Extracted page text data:
═══

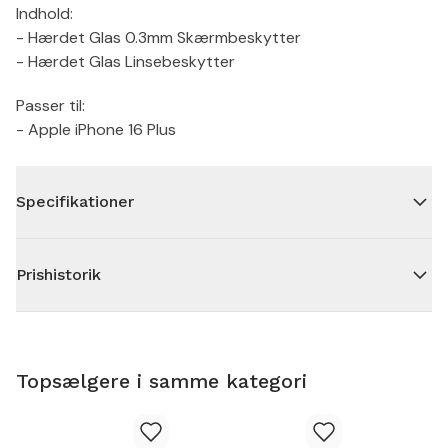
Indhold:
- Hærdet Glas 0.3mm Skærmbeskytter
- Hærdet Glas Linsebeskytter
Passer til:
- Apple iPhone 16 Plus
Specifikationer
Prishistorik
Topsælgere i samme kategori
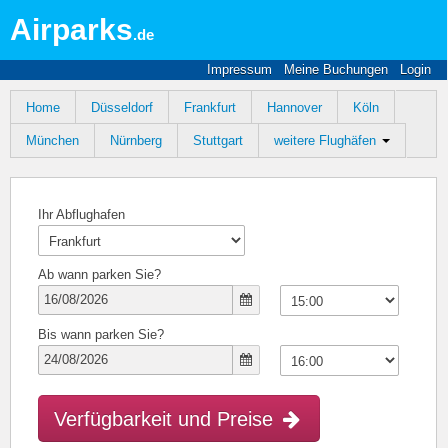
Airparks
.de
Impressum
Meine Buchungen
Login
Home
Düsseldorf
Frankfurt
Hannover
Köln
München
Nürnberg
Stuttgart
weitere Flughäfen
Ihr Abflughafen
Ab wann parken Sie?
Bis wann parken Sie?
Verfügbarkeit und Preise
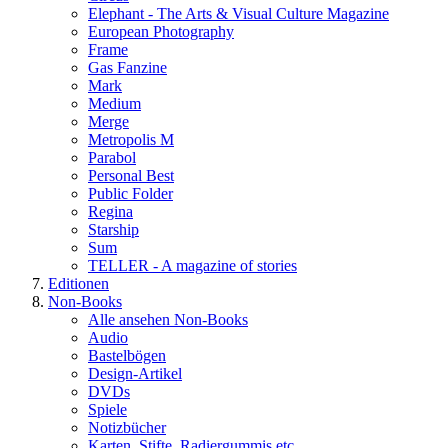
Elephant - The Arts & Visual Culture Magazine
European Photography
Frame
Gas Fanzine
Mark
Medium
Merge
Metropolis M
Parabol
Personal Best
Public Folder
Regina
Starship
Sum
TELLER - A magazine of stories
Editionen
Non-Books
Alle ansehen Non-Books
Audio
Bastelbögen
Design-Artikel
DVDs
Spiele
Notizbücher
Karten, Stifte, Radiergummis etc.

═══

WHAT YOU WILL DO
Return a copy of each line in the entries that contains "parken".

FINISHED EXERCISE
Ab wann parken Sie?
Bis wann parken Sie?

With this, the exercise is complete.